The park was established in 1906 And consists of 81.4 square miles of the Mesa Verde (Green Table) and is the largest archaeological preserve in the US.  As we were making the 20 mile drive from the entrance back to park headquarters and the hub of the park attractions, I was astounded by the views of the valley and the engineering and construction it took to build the road.  It was a mixture of The Road To The Sun in Glacier NP and the million dollar highway from Silverton to Ouray, CO.

According to the ranger there are 600+ dwelling sites in the park with Spruce Tree House being the most accessible.  It is located just below the park headquarters and has a paved path down to it.  

Bev and Pat made the trip but after what a similar walk in Canyonlands did to my knees, I opted out.  The first shot shows the mesa above the dwelling.

This is as much as I could get from the top.

I didn’t have the long lens, but Bev and Pat are in the center of this shot (pink jacket).

These are some shots Pat took from the site.

The dwelling was several rooms deep.

This is Bev descending into a Kiva.

Most of the other dwellings require an even more strenuous walk and we decided this would do it for us.  If you’ve never read about the Anasazi, Wikipedia provides a quick summary.

The desert in bloom.

Photos best if enlarged by clicking on them.

As of yesterday afternoon, we are back at Almost Heaven South and the 5300 mile trip is in the books, but I will continue to post our adventures in order unless something important happens around here.

Have a great day and thanks for stopping by Almost Heaven South.


9/13/2013 event date


  1. Those dwellings look eerily vacant. How interesting to think of those that lived there.
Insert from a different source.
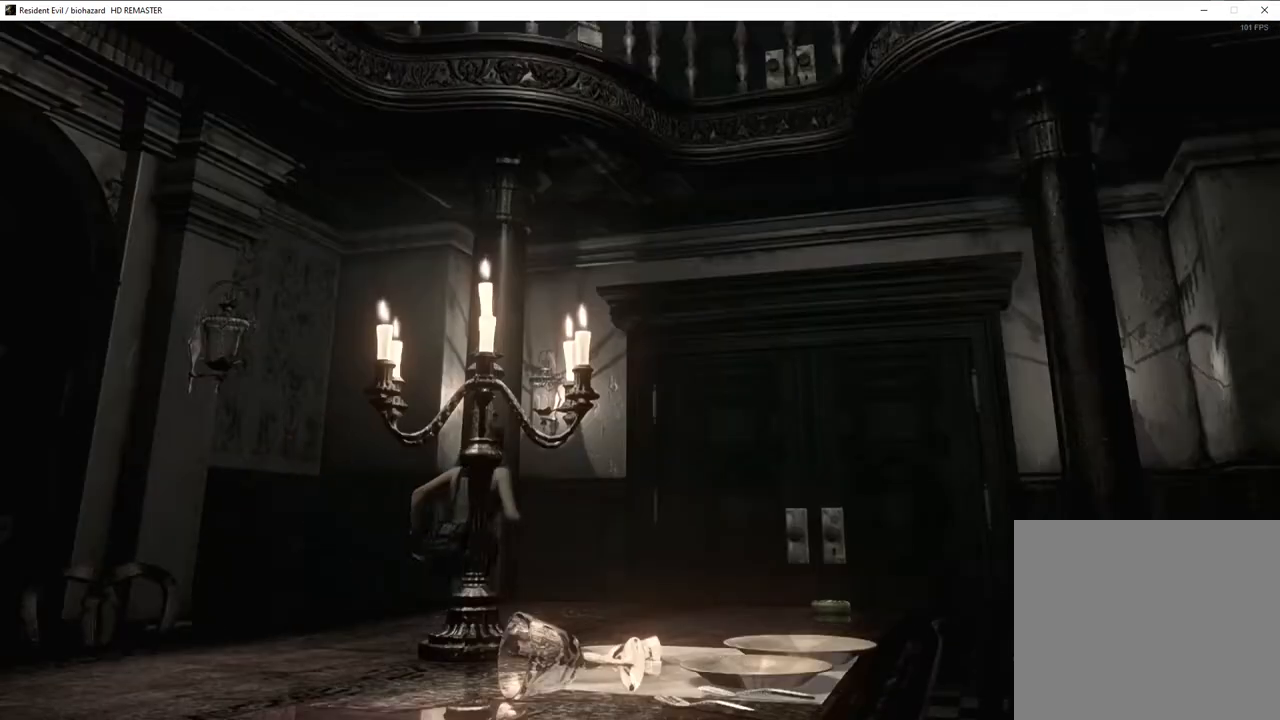
{"buttons": ["CROSS", "SQUARE", "DPAD_UP"], "left_stick": "center", "right_stick": "center", "events": [[50, "DPAD_RIGHT", "down"], [117, "DPAD_RIGHT", "up"]]}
  2. I think dwellings like that are just amazing!

  3. I believe I've mentioned how much I love this park - I really want to go back one day. Your photos are great and so happy you got in before the shutdown. Hope that hindered your adventures! Safe travels to you and Bev

  4. Larry, Nice photos at Mesa Verde! Love the quality of the construction of the Anasazi cliff dwellings. On your next trip, you'll have to visit the spectacular construction evident at Chaco Culture National Historic Park in northwester New Mexico. See you soon! Take Care, Big Daddy Dave

  5. I really want to visit Mesa Verde... what a neat place to explore. Great photos Larry!

  6. Love the desert flower and the dwellings are amazing. All your pics are great, but I esp. like the sky shot -- second one above Spruce Tree sign. Glad you had a great trip and arrived home safely! Looking forward to more photos!

  7. Never been to an all-gravel campground? You either have lead a too-sheltered camping life or just been lucky.

  8. I don't think I'd like the all-gravel campground; it wouldn't feel right sitting around in the evening. It looks like this was a great visit to Colorado.

  9. I have seen those dwellings too, and they are amazing. Welcome home!


  10. Mesa Verde is one of the places that is on our 'to visit' list. There are so many places on it now that I feel we need to travel full time.

  11. So jealous, I hope to take a trip like yours shortly after we retire.